Leah and I sat in our tent crying and shaking. I didn’t know much about bears, but I was worried it would come back to fight if it felt provoked, so I began searching for the bear spray. We didn’t want to be caught dashing uphill to the car if the bear was hanging around outside the tent. After an hour, we decided to move to the car. No bear in sight, we ran. Upon making it to the car, we headed to the trailhead—Leah driving, me in the passenger seat—to wait for our teammates.
As we drove down the mountain, I was reminded of my leg, which hurt when I ran from the tent to the car, though I was still too worked up to think about much pain. Pulling off my pants, I gasped. My entire left leg was swollen, and on my thigh were four perfectly placed punctures. But oddly enough, my pants weren’t ripped at all. I assumed the bear must have stepped on me. A couple hours later, my coach and teammates arrived, and my coach had the same suspicion: I was stepped on. We figured that, if I felt up to it, I might as well ski. So I did, for three and a half hours. I felt all right, though by the end of my cross-country runs, I was in severe pain as my leg continued to swell.
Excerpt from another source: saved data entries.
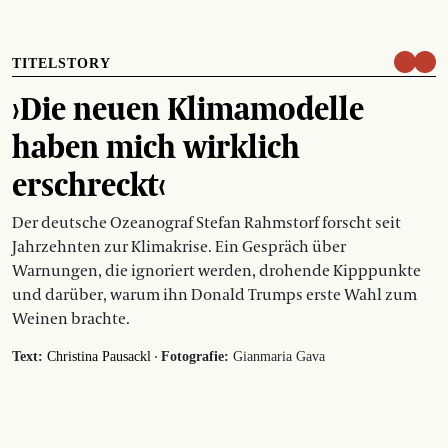
TITELSTORY
›Die neuen Klimamodelle
haben mich wirklich
erschreckt‹
Der deutsche Ozeanograf Stefan Rahmstorf forscht seit
Jahrzehnten zur Klimakrise. Ein Gespräch über
Warnungen, die ignoriert werden, drohende Kipppunkte
und darüber, warum ihn Donald Trumps erste Wahl zum
Weinen brachte.
·
Text:
Christina Pausackl
Fotografie:
Gianmaria Gava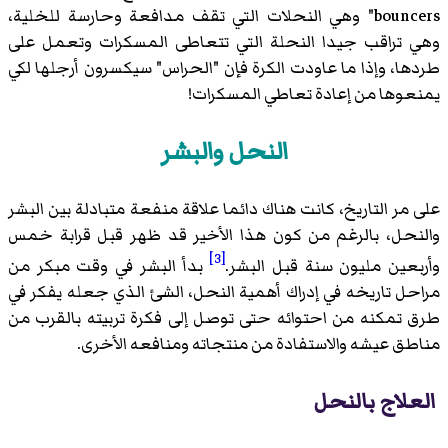
bouncers" وهي النحلات التي تقف مدافعة وحارسة للخلية،
وهي تراقب جيدا النحلة التي تتعاطى المسكرات وتعمل على
طردها، وإذا ما عاودت الكرة فإن "الحراس" سيكسرون أرجلها لكي
يمنعوها من إعادة تعاطي المسكرات!
النحل والبشر
على مر التاريخ، كانت هناك دائما علاقة منفعة متبادلة بين البشر
والنحل، بالرغم من كون هذا الأخير قد ظهر قبل قرابة خمس
[3]
وأربعين مليون سنة قبل البشر.
بدأ البشر في وقت مبكر من
مراحل تاريخه في إدراك أهمية النحل، الشئ الذي جعله يفكر في
طرق تمكنه من احتوائه حتى توصل إلى فكرة تربيته بالقرب من
مناطق عيشه والاستفادة من منتجاته ومنافعه الأخرى.
العلاج بالنحل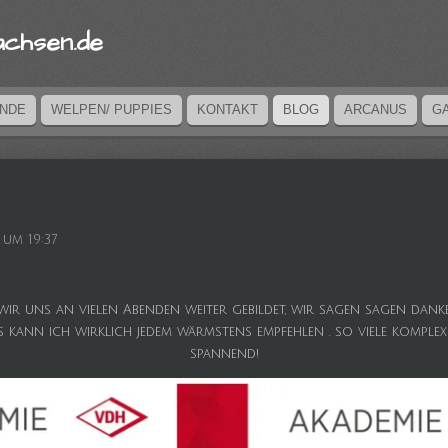
achsen.de
UNDE
WELPEN/ PUPPIES
KONTAKT
BLOG
ARCANUS
G
 um 19:37
ir uns an vielen Abenden weiter gebildet, wir sagen sagen dank
kann ich wirklich jedem wärmstens empfehlen . so viele komplexe
spannend!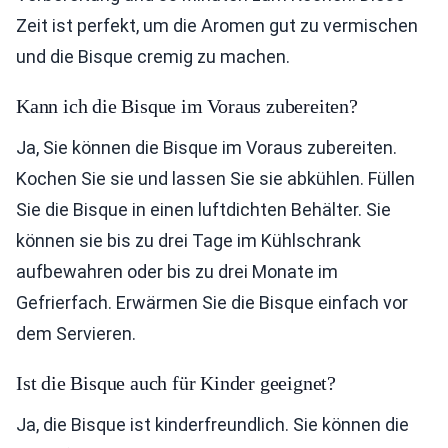
Zeit ist perfekt, um die Aromen gut zu vermischen
und die Bisque cremig zu machen.
Kann ich die Bisque im Voraus zubereiten?
Ja, Sie können die Bisque im Voraus zubereiten.
Kochen Sie sie und lassen Sie sie abkühlen. Füllen
Sie die Bisque in einen luftdichten Behälter. Sie
können sie bis zu drei Tage im Kühlschrank
aufbewahren oder bis zu drei Monate im
Gefrierfach. Erwärmen Sie die Bisque einfach vor
dem Servieren.
Ist die Bisque auch für Kinder geeignet?
Ja, die Bisque ist kinderfreundlich. Sie können die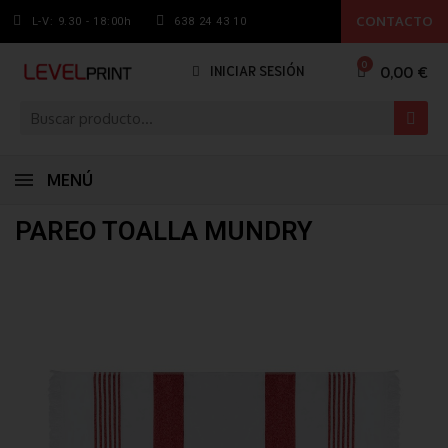
CONTACTO
L-V: 9.30 - 18:00h
638 24 43 10
0,00 €
INICIAR SESIÓN
MENÚ
PAREO TOALLA MUNDRY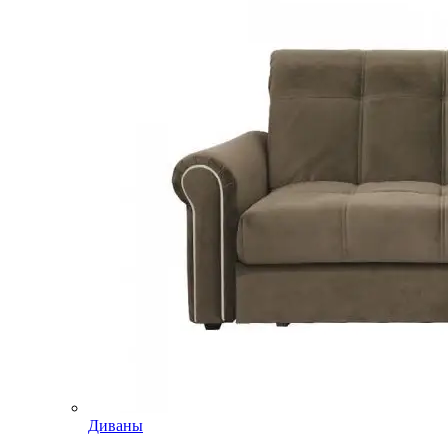
Диваны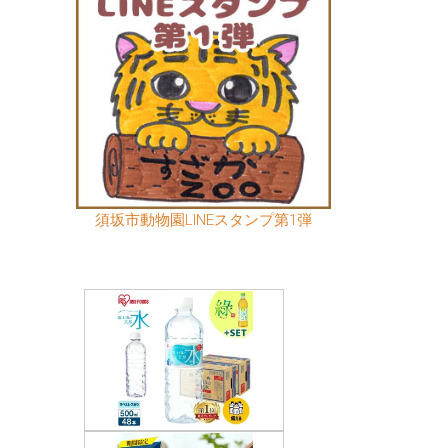
須坂市動物園LINEスタンプ第1弾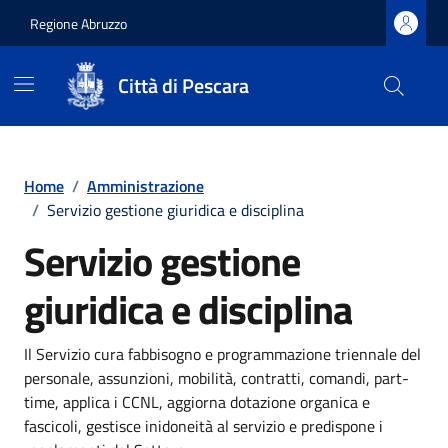
Regione Abruzzo
Città di Pescara
Vai ai contenuti
Vai al footer
Home
/
Amministrazione
/
Servizio gestione giuridica e disciplina
Servizio gestione
giuridica e disciplina
Il Servizio cura fabbisogno e programmazione triennale del
personale, assunzioni, mobilità, contratti, comandi, part-
time, applica i CCNL, aggiorna dotazione organica e
fascicoli, gestisce inidoneità al servizio e predispone i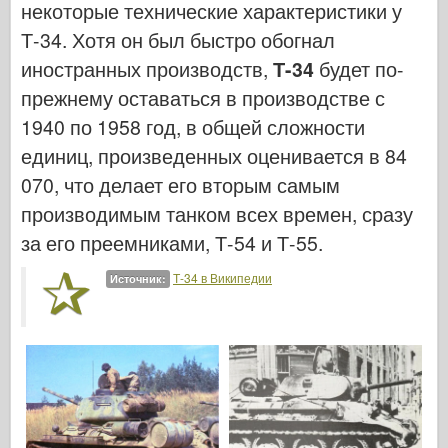
некоторые технические характеристики у
Т-34. Хотя он был быстро обогнал
иностранных производств,
Т-34
будет по-
прежнему оставаться в производстве с
1940 по 1958 год, в общей сложности
единиц, произведенных оценивается в 84
070, что делает его вторым самым
производимым танком всех времен, сразу
за его преемниками, Т-54 и Т-55.
Т-34 в Википедии
Источник: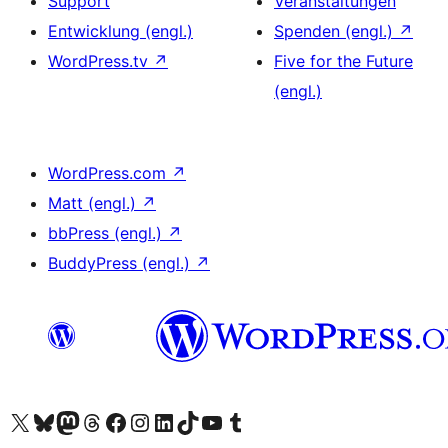
Support
Veranstaltungen
Entwicklung (engl.)
Spenden (engl.)
↗
WordPress.tv
↗
Five for the Future
(engl.)
WordPress.com
↗
Matt (engl.)
↗
bbPress (engl.)
↗
BuddyPress (engl.)
↗
Unser X-Konto (früher Twitter) besuchen
Unser Bluesky-Konto besuchen
Unser Mastodon-Konto besuchen
Unser Threads-Konto besuchen
Unsere Facebook-Seite besuchen
Unser Instagram-Konto besuchen
Unser LinkedIn-Konto besuchen
Unser TikTok-Konto besuchen
Unseren YouTube-Kanal besuchen
Unser Tumblr-Konto besuchen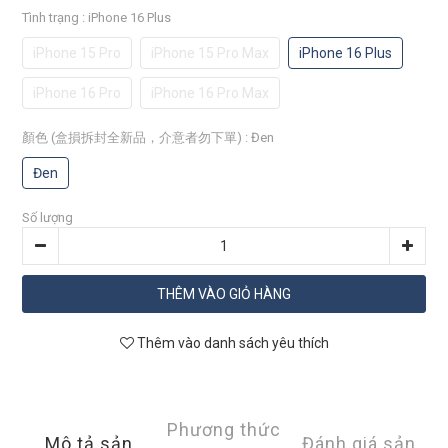
Tình trạng
: iPhone 16 Plus
iPhone 15 Pro
iPhone 15 Pro Max
iPhone 16 Plus
iPhone 16 Pro
iPhone 16 Pro Max
顏色 (盒損拆封全新品，介意者勿下單)
: Đen
Đen
Số lượng
THÊM VÀO GIỎ HÀNG
Thêm vào danh sách yêu thích
Phương thức
Mô tả sản
Đánh giá sản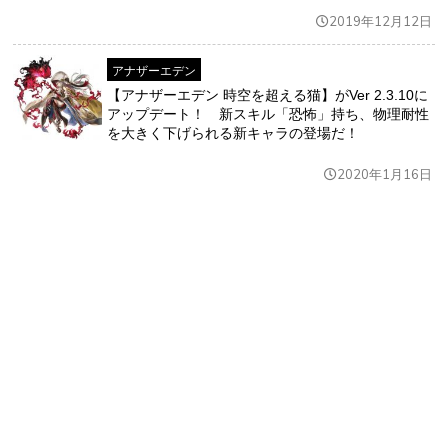
2019年12月12日
アナザーエデン
【アナザーエデン 時空を超える猫】がVer 2.3.10に
アップデート！ 新スキル「恐怖」持ち、物理耐性
を大きく下げられる新キャラの登場だ！
2020年1月16日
We drove to a hospital in Bozeman, where I was sure the doctor would tell me what I already knew: that I’d been stepped on by a bear. My doctor couldn’t be certain, so he conferred with a wildlife specialist from Montana Fish, Wildlife and Parks. The specialist, on the other hand, was confident: these were bite marks, likely from an adult bear, though it was hard to know whether it was a grizzly or black bear. The wildlife specialist estimated that the bite wasn’t aggressive, and that the bear probably got caught up in our tent while sniffing around it. “Initial details of the incident indicate the bear’s behavior was likely investigative, not predatory, and that the bite was defensive,” the FWP later said in a statement. If it were a real bite, they told me, my leg would have been completely ruined.
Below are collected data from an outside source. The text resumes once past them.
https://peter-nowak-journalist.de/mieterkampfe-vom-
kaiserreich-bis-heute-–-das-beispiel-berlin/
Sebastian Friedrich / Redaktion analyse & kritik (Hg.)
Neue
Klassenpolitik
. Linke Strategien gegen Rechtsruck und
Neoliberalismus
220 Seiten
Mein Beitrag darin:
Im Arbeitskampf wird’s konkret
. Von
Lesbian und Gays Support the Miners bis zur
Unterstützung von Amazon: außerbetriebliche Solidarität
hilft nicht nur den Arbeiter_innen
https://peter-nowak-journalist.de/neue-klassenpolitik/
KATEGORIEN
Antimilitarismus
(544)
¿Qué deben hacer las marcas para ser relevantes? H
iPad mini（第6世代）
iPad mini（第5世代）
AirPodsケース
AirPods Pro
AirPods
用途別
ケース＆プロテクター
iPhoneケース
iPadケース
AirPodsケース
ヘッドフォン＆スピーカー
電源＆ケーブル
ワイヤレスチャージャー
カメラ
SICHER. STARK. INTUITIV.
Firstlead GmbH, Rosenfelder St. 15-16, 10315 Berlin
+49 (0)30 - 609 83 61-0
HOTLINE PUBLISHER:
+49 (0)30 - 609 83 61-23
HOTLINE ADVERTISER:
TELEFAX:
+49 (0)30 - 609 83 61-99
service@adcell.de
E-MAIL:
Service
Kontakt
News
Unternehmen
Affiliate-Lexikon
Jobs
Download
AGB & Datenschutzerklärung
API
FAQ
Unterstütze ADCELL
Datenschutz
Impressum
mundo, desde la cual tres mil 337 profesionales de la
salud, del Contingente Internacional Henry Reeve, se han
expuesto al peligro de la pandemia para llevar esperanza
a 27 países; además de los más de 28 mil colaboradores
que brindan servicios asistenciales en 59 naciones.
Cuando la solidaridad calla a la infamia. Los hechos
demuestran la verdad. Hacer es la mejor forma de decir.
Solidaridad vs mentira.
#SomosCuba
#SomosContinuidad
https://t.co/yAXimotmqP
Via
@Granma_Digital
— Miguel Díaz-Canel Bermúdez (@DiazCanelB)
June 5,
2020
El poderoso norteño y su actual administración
I was given some antibiotics and instructed to wrap and ice my leg. Though the muscle and tissue in my thigh quickly turned squishy with damage, and I wasn’t able to do physical activity for a week, less than a month later I was back out skiing. The FWP patrolled the area where Leah and I camped but unfortunately wasn’t able to track the bear. It rained that week, so they couldn’t find the bear’s tracks, which was a bummer.
A couple things stand out to me as I look back on the experience. The summer before, I was warned repeatedly to buy bear spray before going to Montana, but I didn’t. Even though we didn’t end up using the spray this year, the reminders to buy the stuff felt like a foreboding of what was to come. I also shudder to think about what would have happened if Leah and I had slept with our heads at the other end of the tent, which we considered. Leah could have suffocated, and I might have been bitten on my face.
Two months later, I’m now back in Boulder for my third year of college. Though we’re not sure there will be a regular ski season due to the pandemic, I’m still training, grateful to have recovered so quickly except for a couple lasting marks on my leg. I was lucky but still feel traumatized by the experience. I don’t plan to camp again anytime soon—if I do, it’ll be in the desert. I know bear attacks are rare, but the fear of waking up at 3 A.M. to another one at my mountain campsite may keep me away for just a while longer.